There is a classic game played at funfairs called ‘whac-a-mole’. The aim is to try and hit moles that keep popping up from different holes. The more you hit, the more pop up in different areas, more quickly. Setting aside the implied cruelty to moles, this strikes me as an apt analogy for problem-solving in our complex world.
Taking a linear approach to solve the complex problems facing the planet often creates new problems. A good example is the development of early biofuels which, although they looked to solve energy problems, created others problems in shifting land use and resulted in escalating food prices. A reductionist approach may also shift the problem to others areas instead of solving it. For example, burning small-holed fishing nets to prevent over-fishing, shifts the problem to income generation for dependant fishing communities. Moles popping up all over!
Yet, most of our institutional and social structures are organised to view or break problems down into constituent parts and deal with them through silos labelled ‘government’ or ‘human resources’ or ‘operations’ or ‘financial services’.
How then, do we address these large, intractable problems – or even view them in all their complex detail?
Last night a small group of sustainability and innovation practitioners’ trialled a game invented by the International Futures Forum, which aims to do just that. The purpose of the World Game is to harness collective intelligence to address complex issues.
The game is based on generating thinking from 12 different dimensions of a viable eco-social system.

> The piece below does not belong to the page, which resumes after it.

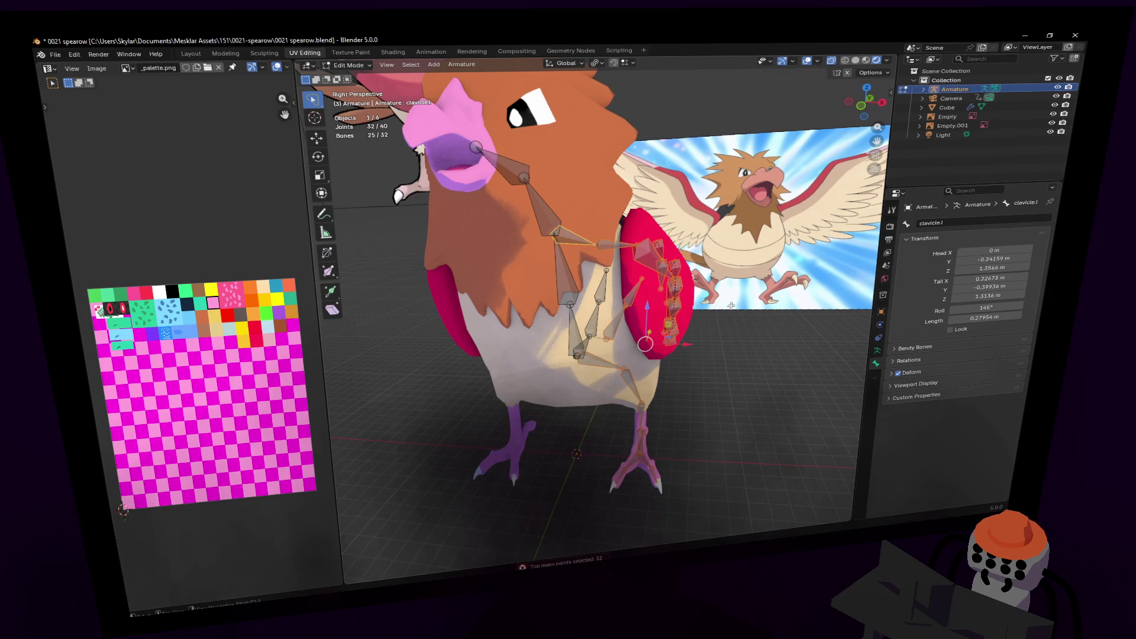
{"action": "scroll", "coordinate": [736, 240], "scroll_direction": "up", "scroll_amount": 1}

These are: climate, well-being, governance, food, community, habitat, water, energy, trade, biosphere, wealth and world-view.

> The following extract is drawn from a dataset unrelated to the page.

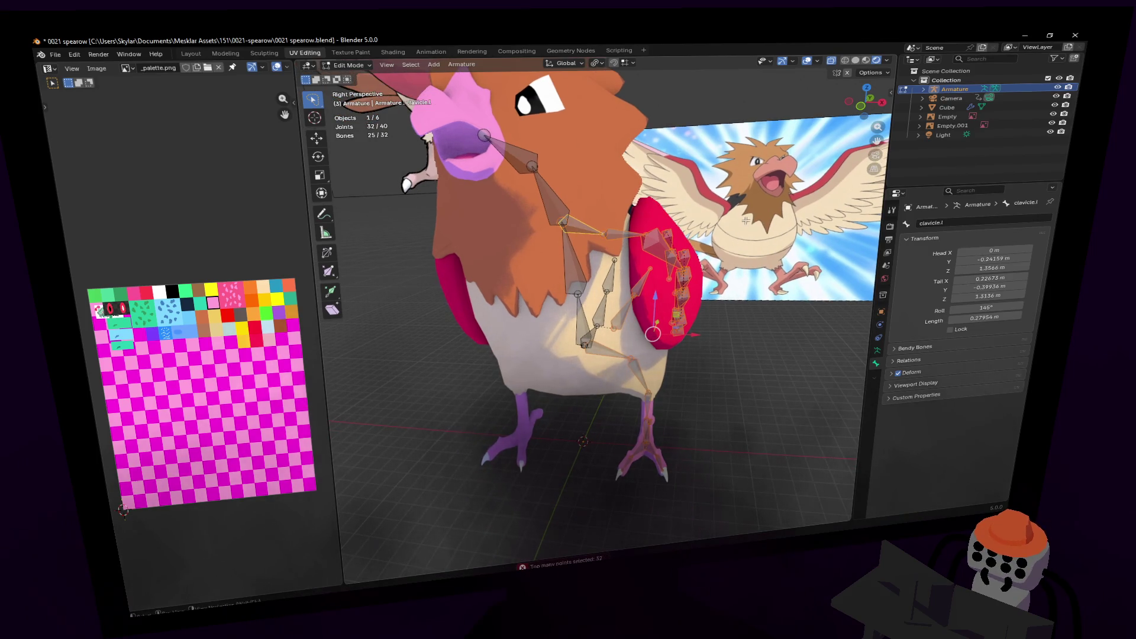
{"action": "key", "text": "shift+d"}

We chose the challenge “What needs to happen for us to live within Earth’s limits?”
Across the different dimensions, a hearty discussion roamed around:
- Decoupling habitat, ownership and wealth
- Internalising externalities in pricing
- Encouraging social enterprise
- Supporting a mind-set shift towards true happiness
- New governance structures to promote long termism
- The value and practicality of localism
- Regulating the earnings differential between top and bottom earners
- Relatedness to Gaia theory
- Building truly ecologically integrated homes
Many of the points were contentious and discussion was heated and entertaining. Although there is no clear answer, the themes touched on included:
- Diverting human effort
- Revealing the inter-connectivity of things
- Reprogramming and empowering society around ‘public service’ and its relatedness to happiness
- Normalising new corporate models which truly serve society
The IFF game forced us to broaden our thinking across multiple areas and through combining initial solutions, to take a more interconnected view.
A good tool to encourage systemic thinking and therefore, towards constructive complex problem-solving.
No moles were injured in the playing of this game.
Thank you to the creative and fun-spirited game participants:
Patrick Andrews, Julia Bindman, Louise Carver, John Gilbert and Rachel Millson.